🤖 AI Summary
This work addresses key challenges in audio-driven piano motion generation—namely, inaccurate modeling of musical structure, rigid hand coordination mechanisms, and difficulties in real-time generation of long sequences—by introducing PianoFlow, a novel framework. PianoFlow decouples MIDI prior distillation from audio inference for the first time and incorporates asymmetric role-gated attention to explicitly model dynamic bimanual collaboration. It further enables efficient streaming generation of arbitrary length through an autoregressive flow continuation mechanism. Built upon a flow-matching generative architecture that integrates multimodal MIDI-audio distillation, PianoFlow significantly outperforms existing methods on the PianoMotion10M dataset, achieving over a 9× speedup in inference while preserving semantic fidelity and temporal coherence of the generated motions.
📝 Abstract
Audio-driven bimanual piano motion generation requires precise modeling of complex musical structures and dynamic cross-hand coordination.
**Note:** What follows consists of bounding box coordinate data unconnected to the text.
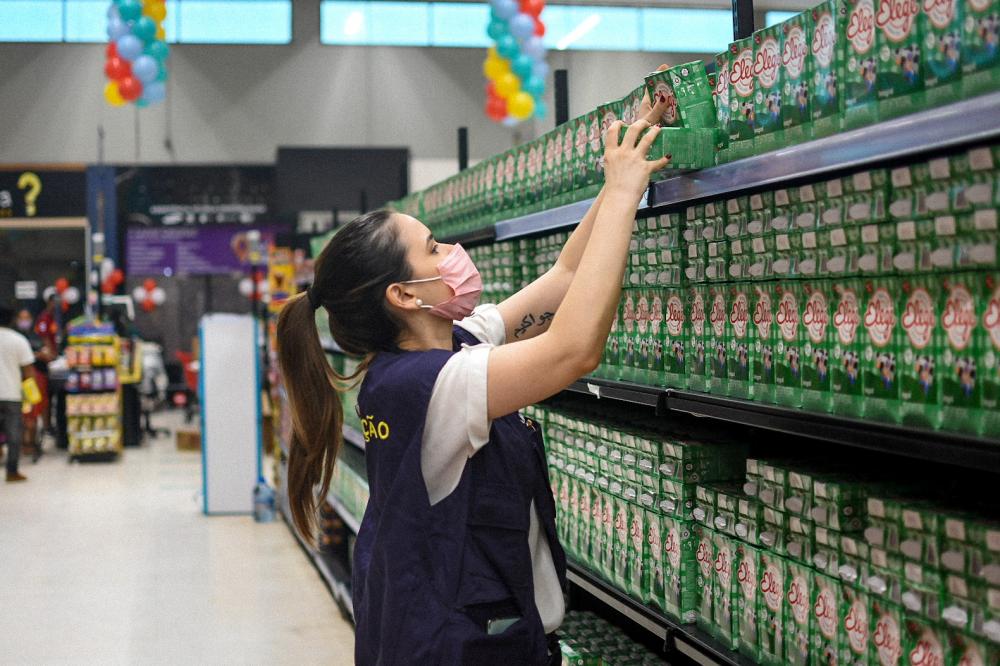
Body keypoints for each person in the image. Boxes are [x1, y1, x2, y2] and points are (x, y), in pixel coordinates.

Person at [276, 98, 670, 664]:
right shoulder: (429, 385)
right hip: (455, 647)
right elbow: (573, 349)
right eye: (434, 247)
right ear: (405, 295)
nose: (453, 253)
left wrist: (625, 168)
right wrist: (627, 194)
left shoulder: (449, 341)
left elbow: (563, 276)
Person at [0, 303, 36, 482]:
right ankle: (12, 471)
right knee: (14, 434)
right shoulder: (18, 340)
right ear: (13, 320)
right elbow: (28, 371)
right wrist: (31, 396)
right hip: (12, 394)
However, existing methods often rely on acoustic-only representations lacking symbolic priors, employ inflexible interaction mechanisms, and are limited to computationally expensive short-sequence generation. To address these limitations, we propose PianoFlow, a flow-matching framework for precise and coordinated bimanual piano motion synthesis. Our approach strategically leverages MIDI as a privileged modality during training, distilling these structured musical priors to achieve deep semantic understanding while maintaining audio-only inference. Furthermore, we introduce an asymmetric role-gated interaction module to explicitly capture dynamic cross-hand coordination through role-aware attention and temporal gating. To enable real-time streaming generation for arbitrarily long sequences, we design an autoregressive flow continuation scheme that ensures seamless cross-chunk temporal coherence. Extensive experiments on the PianoMotion10M dataset demonstrate that PianoFlow achieves superior quantitative and qualitative performance, while accelerating inference by over 9\times compared to previous methods.